*** Opening of DATA FOR REVIEW ***

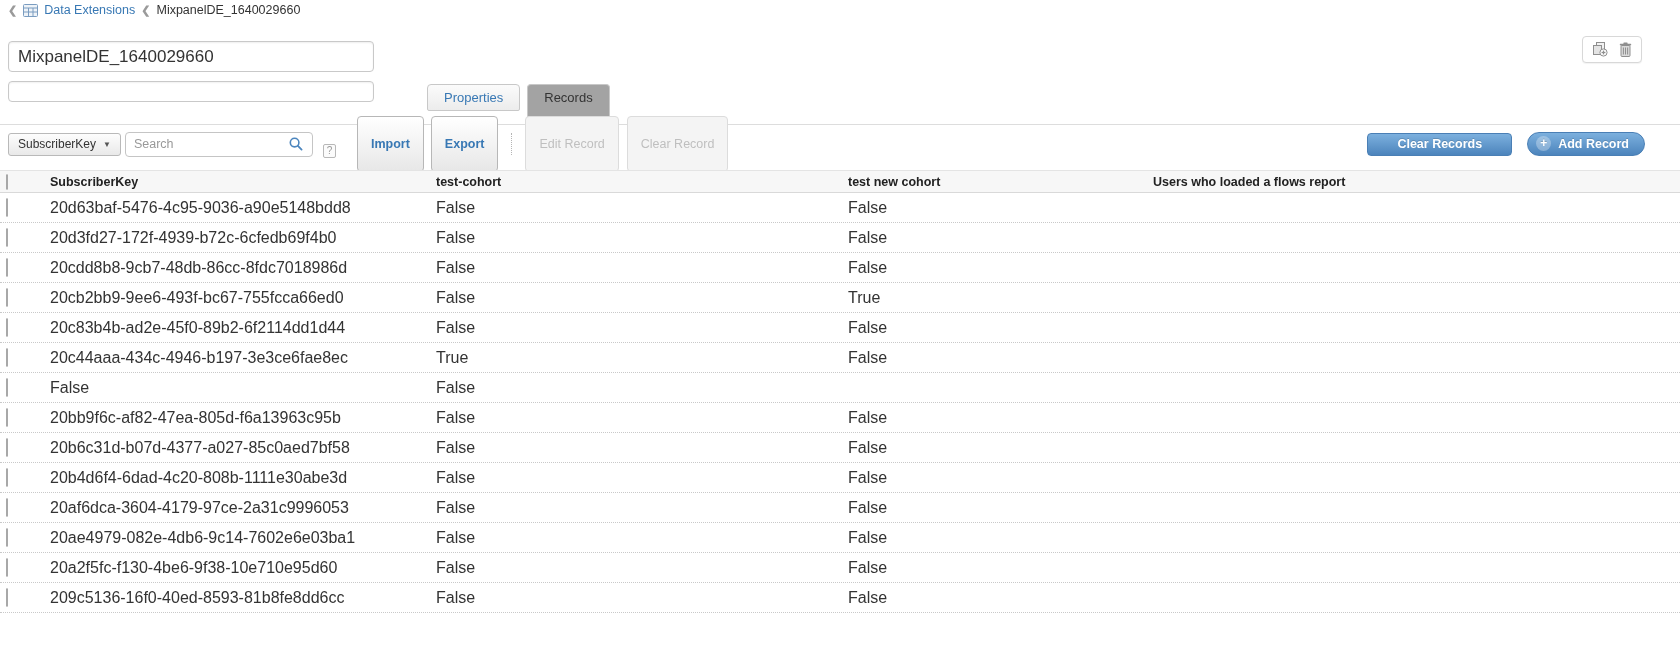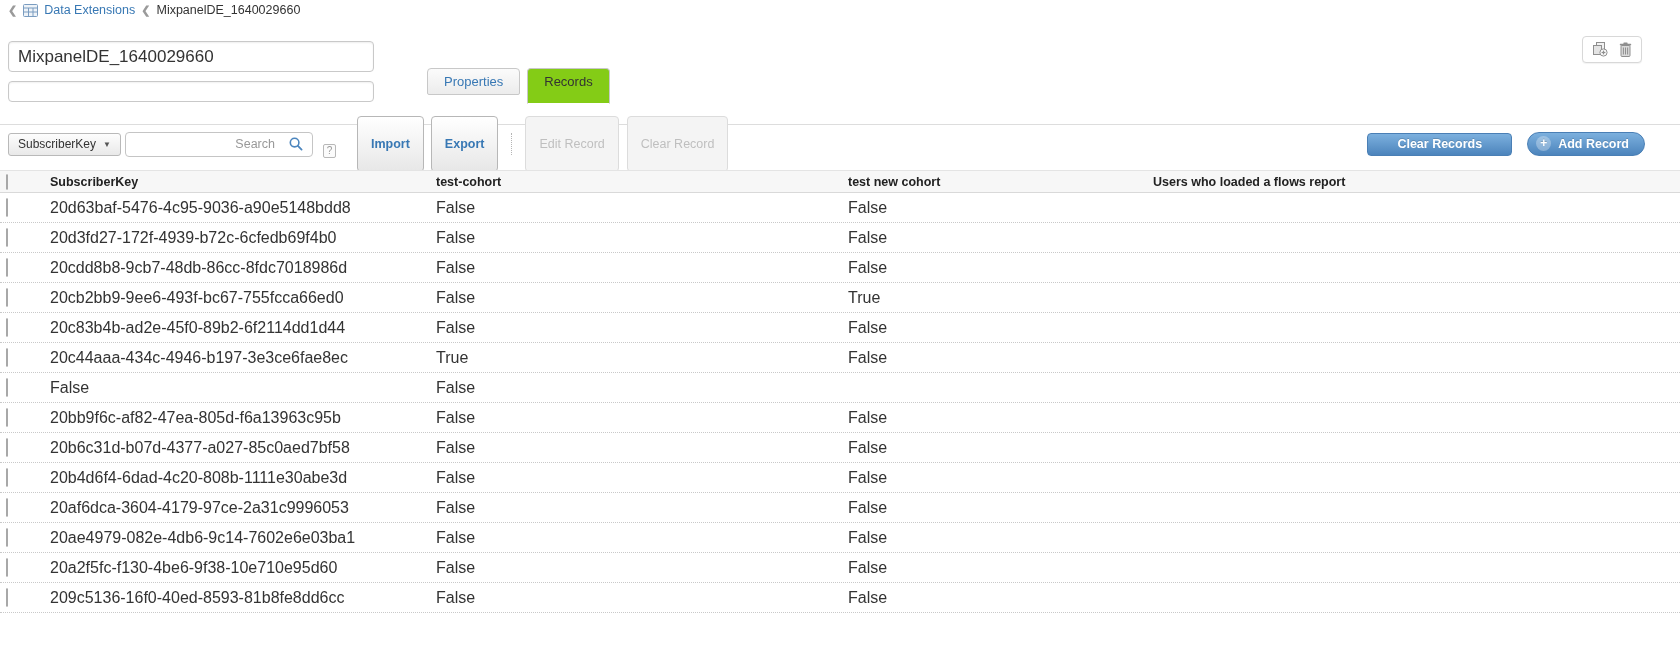"Properties" .tabs { top: 68px -> 84px }
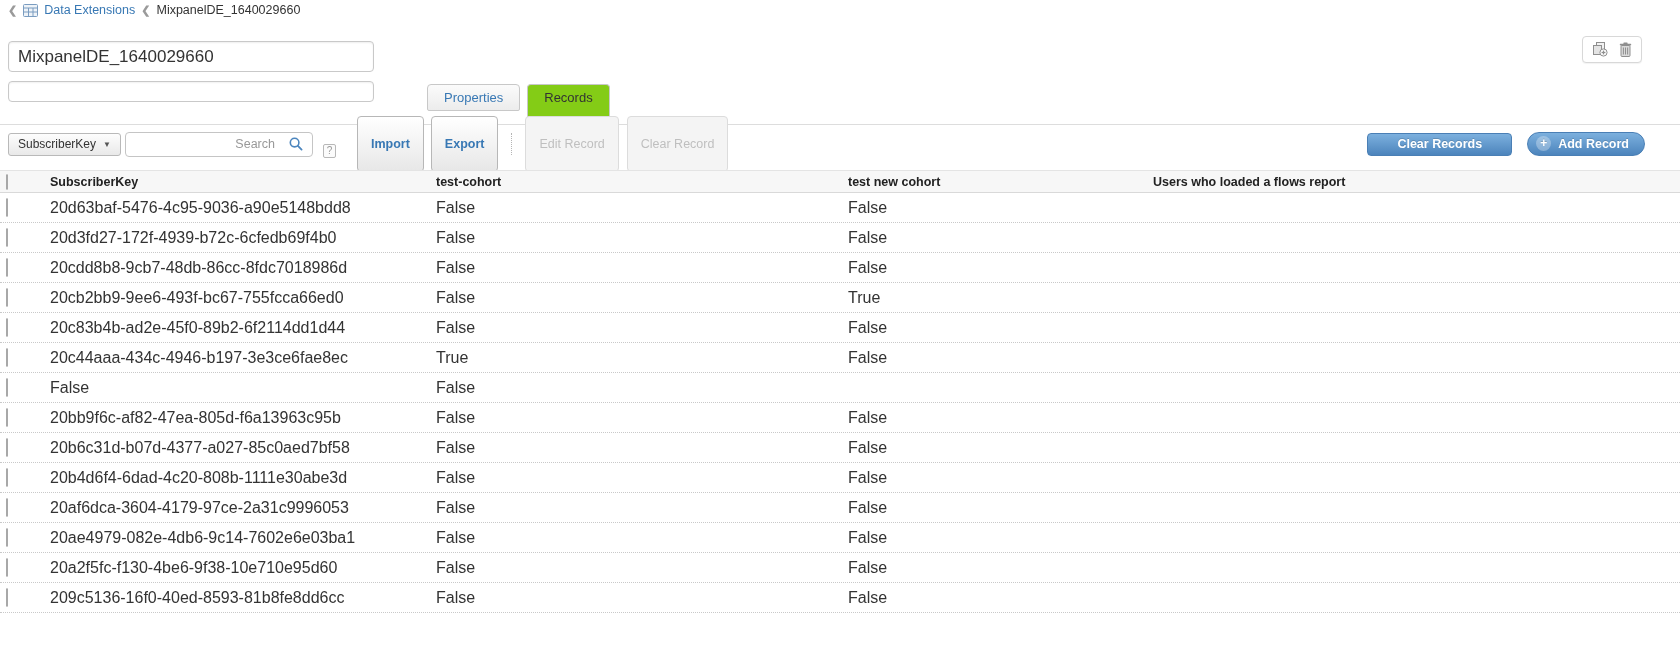"Records" .tab.active { background: #84cc16 -> #a3a3a3 }
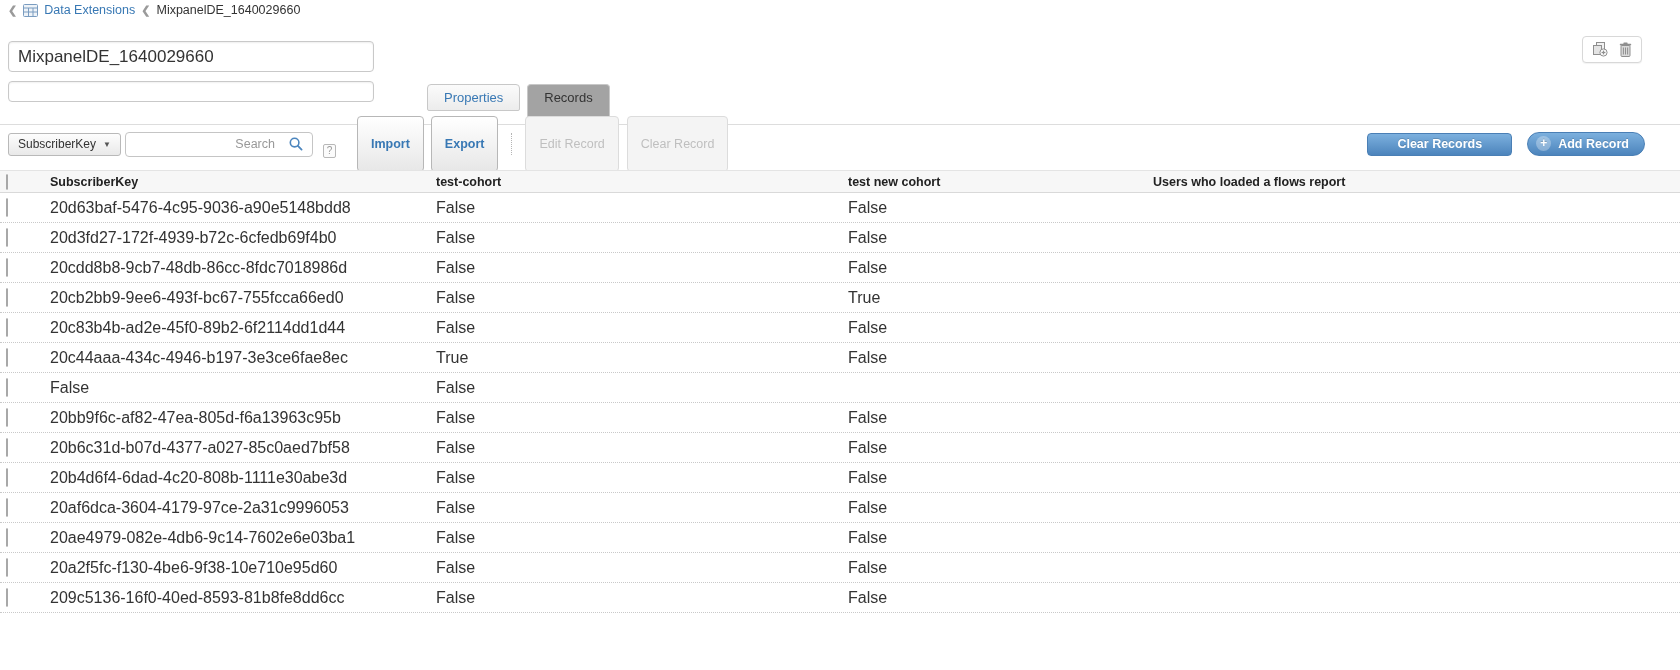"Search" .search-input { text-align: right -> none }
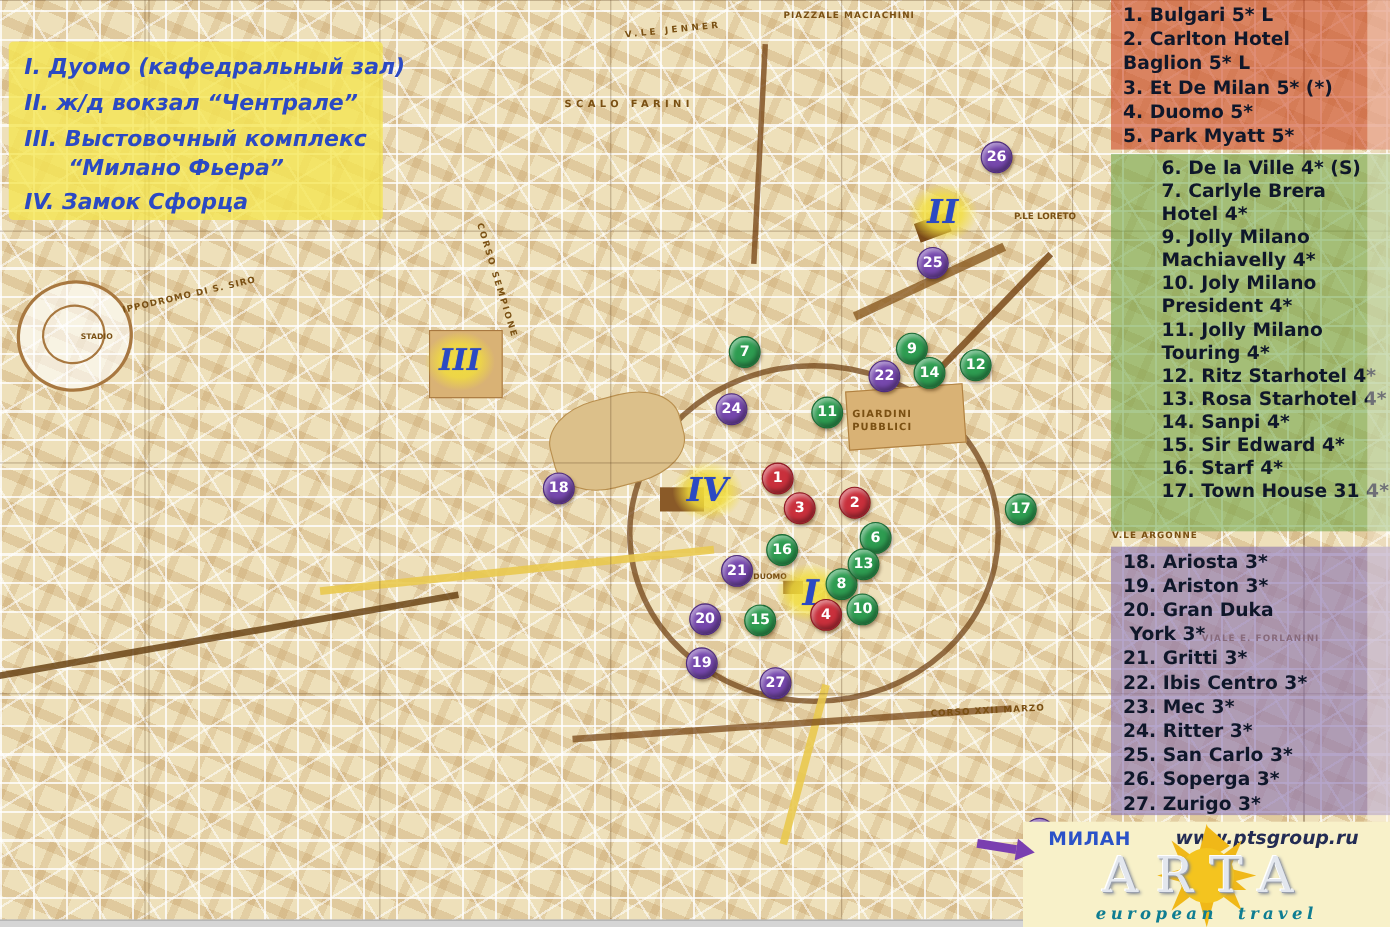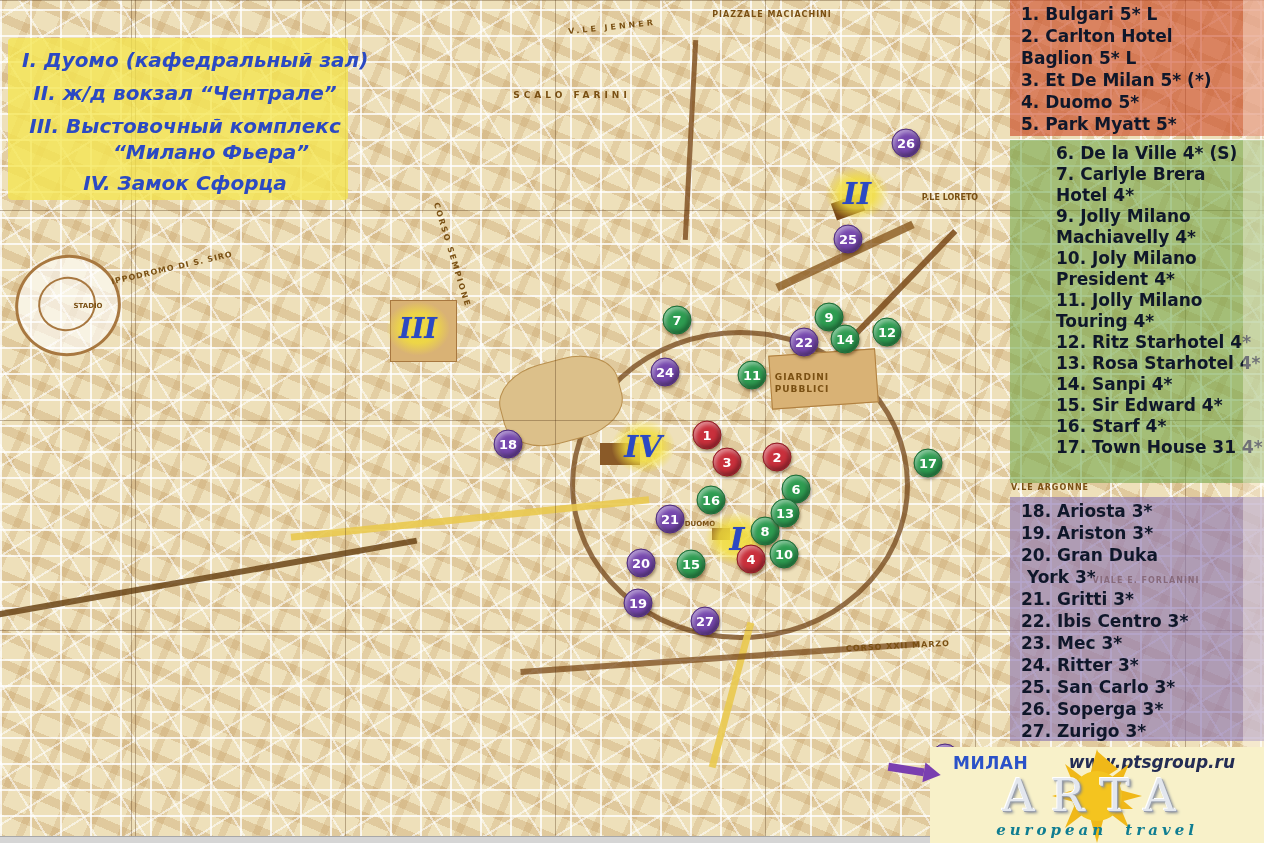"I. Дуомо (кафедральный зал)" .legend-line { text-align: center -> none }
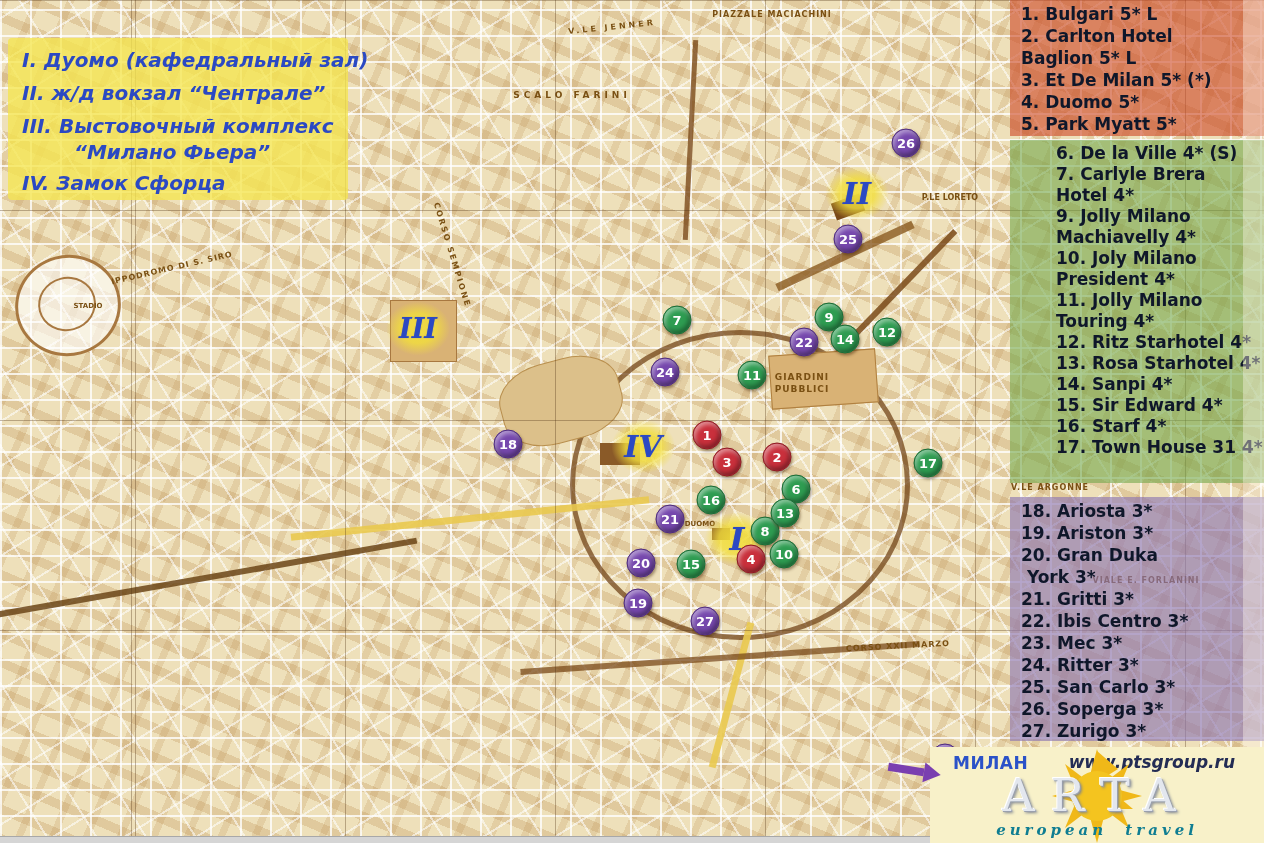"“Милано Фьера”" .legend-line.indent { margin-left: 52px -> 40px }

*** Close of DATA FOR REVIEW ***

_EXERCISE INSTRUCTIONS:_ Apart from the pictures, repeat the data above exactly.

_OUTPUT BELOW:_
"Properties" .tabs { top: 68px -> 84px }
"Records" .tab.active { background: #84cc16 -> #a3a3a3 }
"Search" .search-input { text-align: right -> none }
"I. Дуомо (кафедральный зал)" .legend-line { text-align: center -> none }
"“Милано Фьера”" .legend-line.indent { margin-left: 52px -> 40px }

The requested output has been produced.